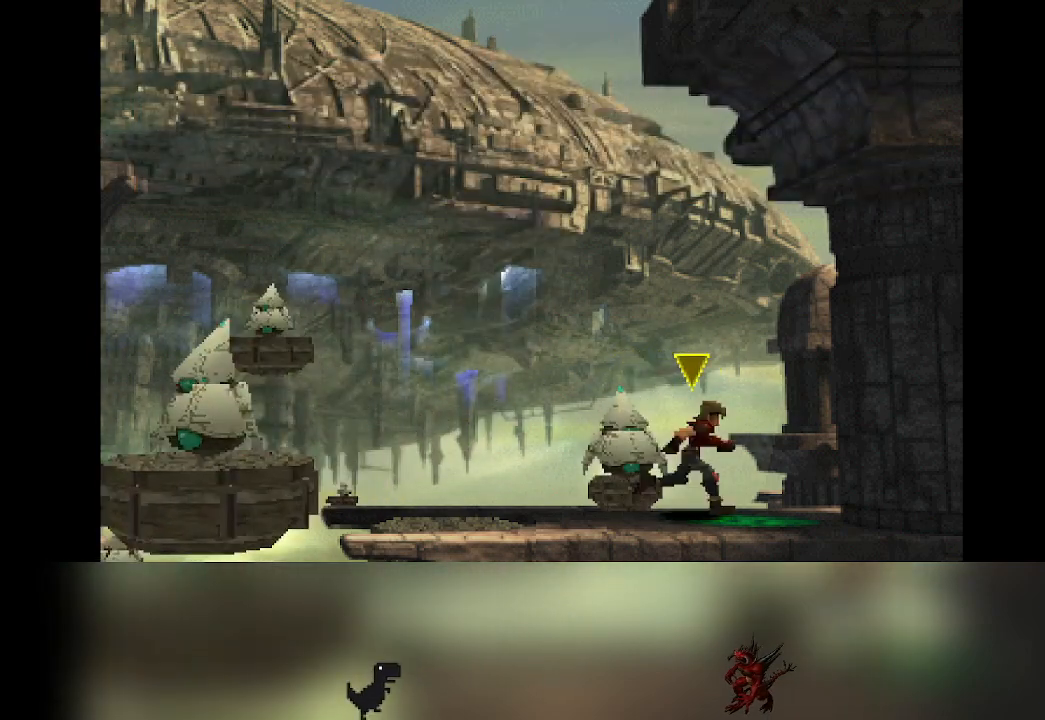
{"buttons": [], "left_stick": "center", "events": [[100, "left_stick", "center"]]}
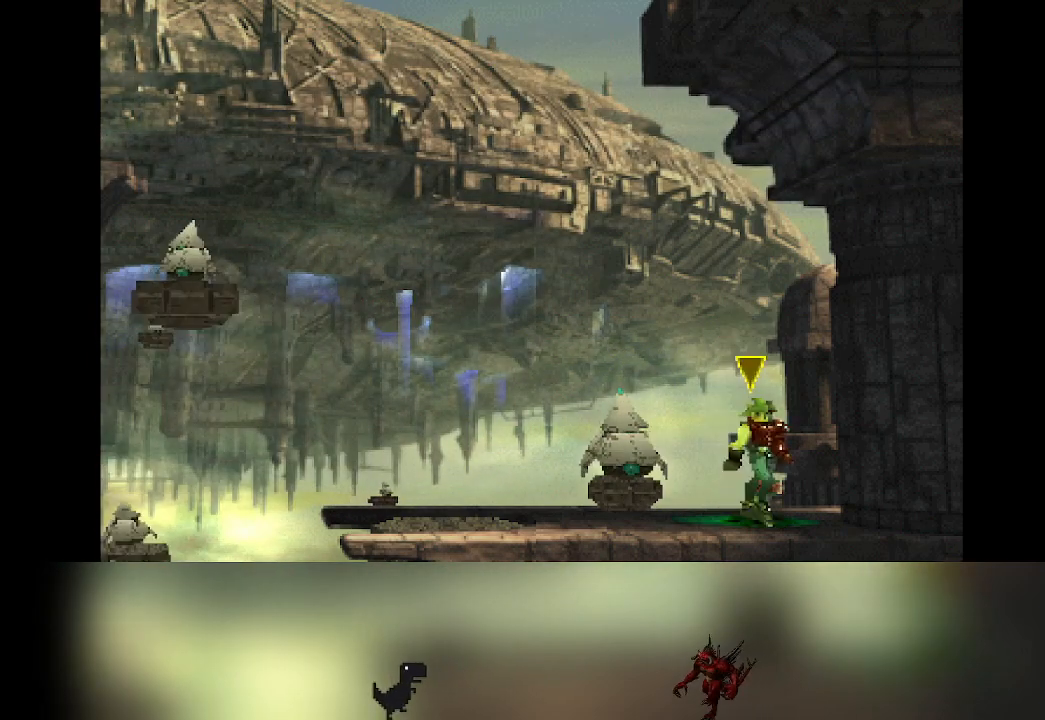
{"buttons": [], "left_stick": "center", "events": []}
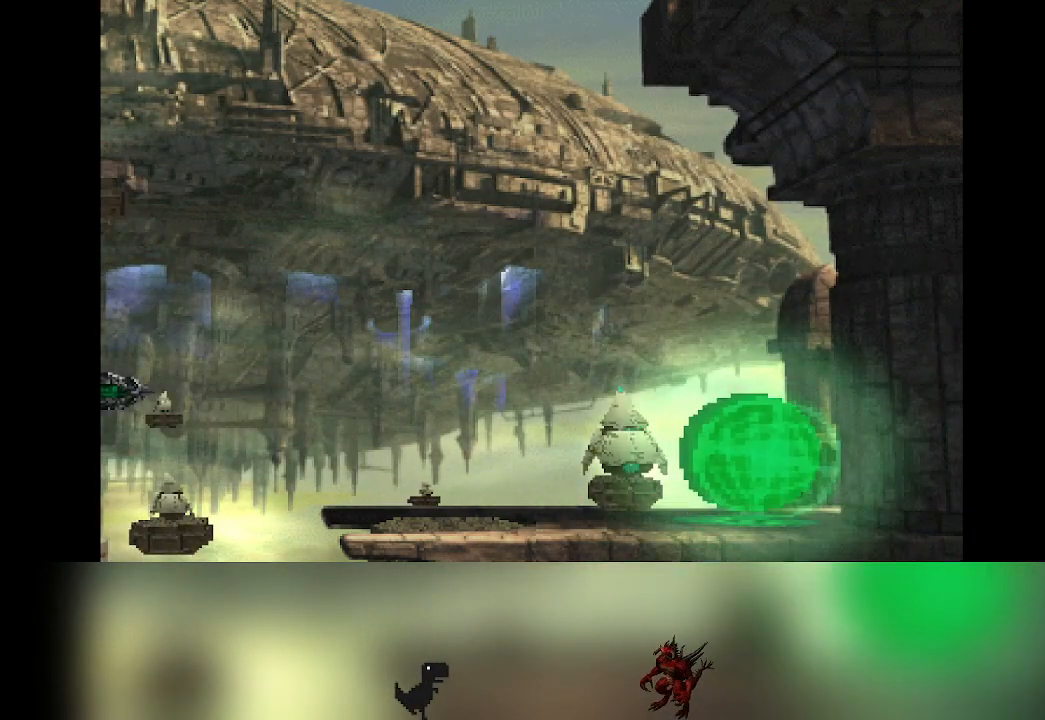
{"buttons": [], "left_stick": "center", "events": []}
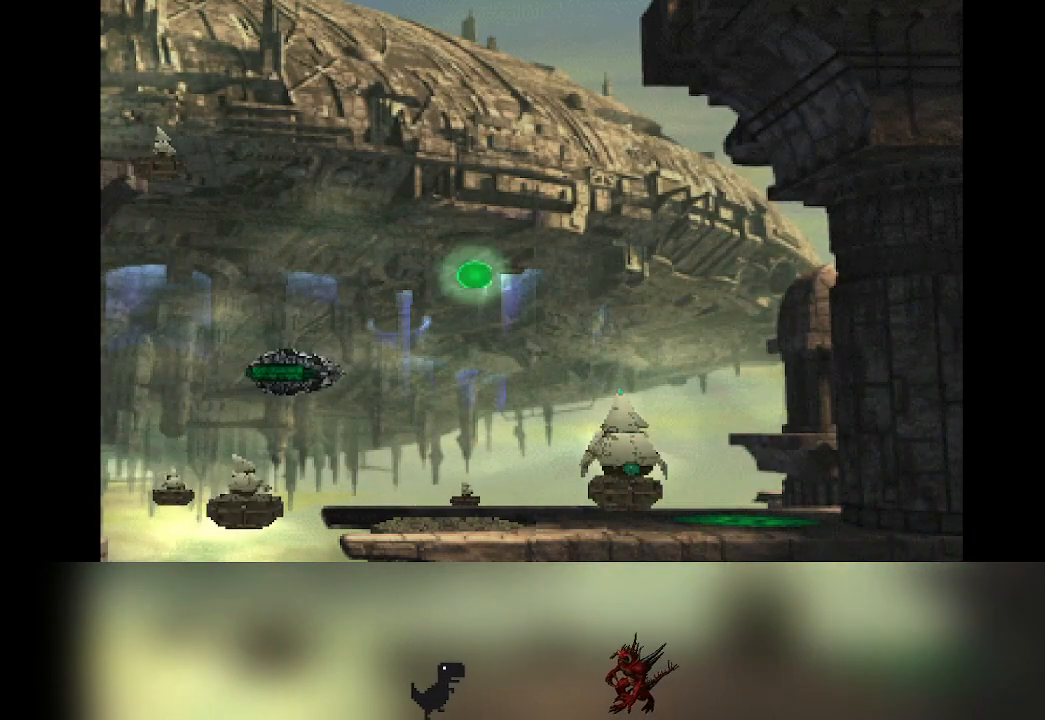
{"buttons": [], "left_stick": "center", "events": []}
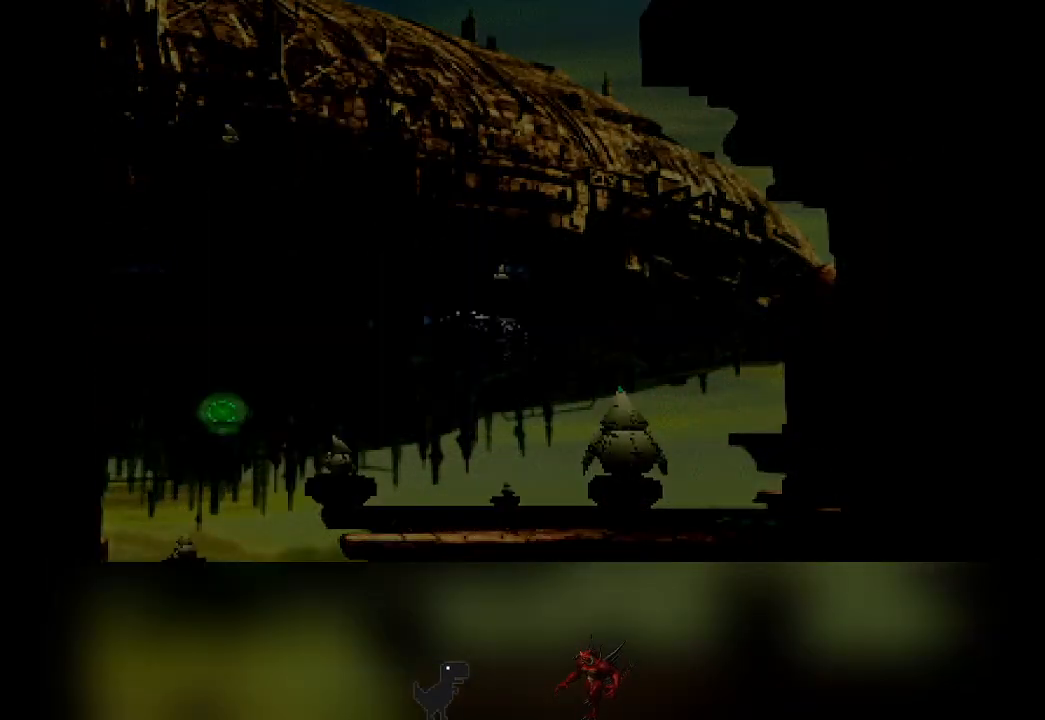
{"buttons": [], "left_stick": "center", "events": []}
--------------------
Repeat the records above exactly, leaving out any pictures they contain.

{"buttons": [], "left_stick": "center", "events": [[100, "left_stick", "center"]]}
{"buttons": [], "left_stick": "center", "events": []}
{"buttons": [], "left_stick": "center", "events": []}
{"buttons": [], "left_stick": "center", "events": []}
{"buttons": [], "left_stick": "center", "events": []}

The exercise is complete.